Читаем Кавказская война. Том 3. Персидская война 1826-1828 гг. полностью

На следующий год черноморская эскадра ходила из Корфу в Каттарский залив, на помощь к черногорцам, и высадила десант около Старой Рагузы. В этой экспедиции был опять и Красовский. Действуя против французов вместе с черногорцами, он участвовал во взятии укрепленных высот Баргарта и в осаде Рагузы, а в 1807 году был в Герцеговине, при обложении крепости Никшич. Военная школа, пройденная Красовским в сообществе таких людей, как обитатели Черной Горы, не могла не обнаружить громадного влияния на всю его последущую боевую деятельность; от них заимствовал он ледяное спокойствие в опасности, неукротимый пыл во время атаки и те своеобразные приемы войны, которые могли быть создана только людьми, приученными к войне всей обстановкой своей обыденной жизни, почти не опускавшими меча с конца XIV века, с того момента, как Сербское царство погибло на Косовом поле.

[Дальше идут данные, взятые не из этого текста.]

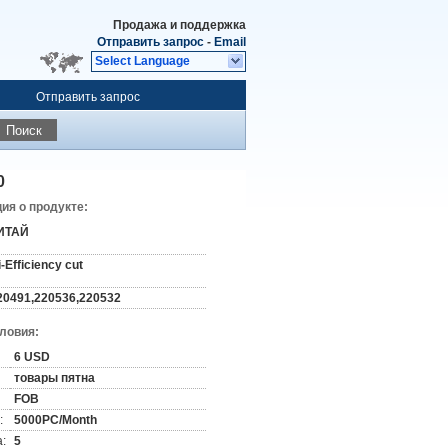
Продажа и поддержка
Отправить запрос
-
Email
Select Language
Отправить запрос
Поиск
0
я о продукте:
ИТАЙ
i-Efficiency cut
20491,220536,220532
словия:
6 USD
товары пятна
FOB
:
5000PC/Month
:
5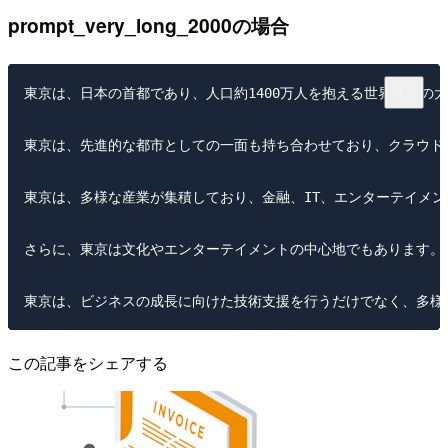
prompt_very_long_2000の場合
東京は、日本の首都であり、人口約1400万人を抱える世界有数の
東京は、先進的な都市としての一面も持ち合わせており、クラウド
東京は、多様な産業が集積しており、金融、IT、エンターテイメ
さらに、東京は文化やエンターテイメントの中心地でもあります。
この記事をシェアする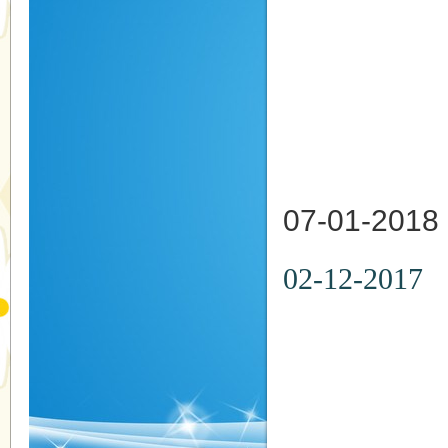
日期：20
時間：
地點：
07-01-
02-12
日期：20
時間：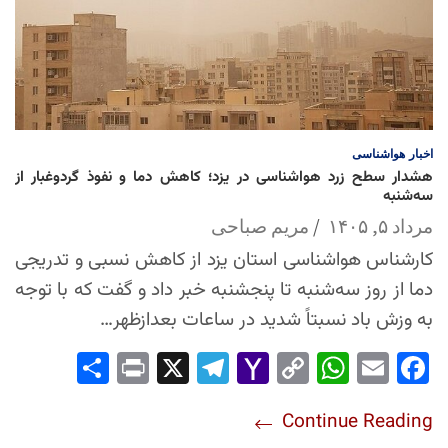
اخبار
هواشناسی
هشدار سطح زرد هواشناسی در یزد؛ کاهش دما و نفوذ گردوغبار از
سه‌شنبه
مرداد ۵, ۱۴۰۵
مریم صباحی
کارشناس هواشناسی استان یزد از کاهش نسبی و تدریجی
دما از روز سه‌شنبه تا پنجشنبه خبر داد و گفت که با توجه
به وزش باد نسبتاً شدید در ساعات بعدازظهر…
Sha
Pri
X
Tel
Yah
Co
Wh
Em
Fac
re
nt
egr
oo
py
ats
ail
ebo
Continue Reading
am
Mai
Lin
Ap
ok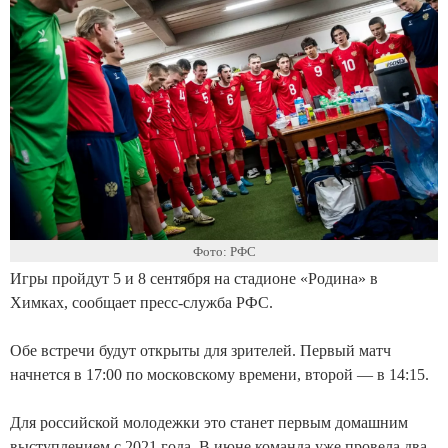
Фото: РФС
Игры пройдут 5 и 8 сентября на стадионе «Родина» в
Химках, сообщает пресс-служба РФС.
Обе встречи будут открыты для зрителей. Первый матч
начнется в 17:00 по московскому времени, второй — в 14:15.
Для российской молодежки это станет первым домашним
выступлением с 2021 года. В июне команда уже провела два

Когда французы ушли из Черногории, тринадцатый егерский полк был перевезен в Венецию, а оттуда, уже сухим путем, отправлен в состав Молдавской армии, действовавшей под начальством старого фельдмаршала князя Прозоровского. Известны обстоятельства Неудачной кампании, ведомой старым фельдмаршалом. Полку, в котором служил Красовский, на первых же порах пришлось испытать рядом с славными делами и тяжелые неудачи. Он прибыл на Дунай весной 1809 года, в то время, когда русская армия выступала к Браилову. На первом переходе, как рассказывает Красовский, ночью застигла войска ужасная буря с вихрем, грозой и проливным дождем. В неизмеримых степях колонны сбились с дороги и только к утру малыми частями и с разных сторон стали собираться на Рымнике. Во всех этих местах, нужно сказать, водилось тогда множество зайцев, они стадами выскакивали из-под ног солдат и, при общем крике и улюлюканьи, метались в середине войск, так что солдаты ловили их за уши. В этом приятном занятии никто не заметил, как наехал грозный фельдмаршал. Разгневанный и без того ночной путаницей в войсках, он, при виде этой заячьей травли, окончательно вышел из себя, разбранил солдат, а вечером отдал свой замечательный приказ, начинавшийся словами: “К крайнему сожалению и к моему удивлению, вверенная мне российская армия до такой степени ослабела в дисциплине, что и малейший зверь, каков есть заяц, производит в ней беспорядок”...

Дальнейший переход от Рымника совершался уже в боевом порядке. Фельдмаршал ехал вместе с войсками и сам смотрел за точным соблюдением равнения и интервалом между каре. Марш, конечно, от этого замедлялся, и солдаты, томимые зноем и пылью, приходили в совершенное изнурение.

6 апреля, вечером, войска остановились в четырех верстах от Браилова. Сильная крепость была искусно заминирована и требовала правильной осады, но фельдмаршал торопился с ее покорением, и в ночь на 9 апреля назначен был штурм. Ночь случилась тогда необыкновенно темная, не позволявшая сохранить в штурмующих войсках хоть какой-нибудь порядок. Некоторые полки потеряли дорогу и, наткнувшись в темноте на какую-то глубокую рытвину, приняли ее за крепостной ров и закричали “ура!”. Из крепости тотчас открыли сильнейший огонь. И между тем, как одни русские колонны, бесцельно губя людей, блуждали под градом летевших на них снарядов, другие сражались уже на валах и, никем не поддерживаемые, гибли в бесполезных усилиях ворваться в крепость. Взошедшее солнце осветило страшную картину поражения русских войск. Тринадцатый егерский полк, в котором Красовский командовал гренадерской ротой, был из числа наиболее пострадавших на приступе: из целого полка возвратилось назад только двести человек, под командой четырех офицеров, в числе которых был и Красовский. Сюртук и фуражка его были прострелены; рядом с ним пуля поразила в голову и будущего фельдмаршала, тогда еще штабс-капитана, Паскевича, командовавшего в том же полку стрелковой цепью.

Известие о громадных потерях в войсках, ходивших на приступ, глубоко опечалило больного фельдмаршала. Очевидцы говорят, что он во время самого боя сидел на кургане и, глядя на гибель храбрых солдат, обливался слезами. “И хотя Михайло Илларионович (Кутузов) и порывался утешить меня тем, что под Аустерлицем было хуже, но это не послужило для меня отрадой”...– так говорил в приказе по армии сам старый Прозоровский,– полководец, знаменитый, по словам Ермолова, своей долговечностью.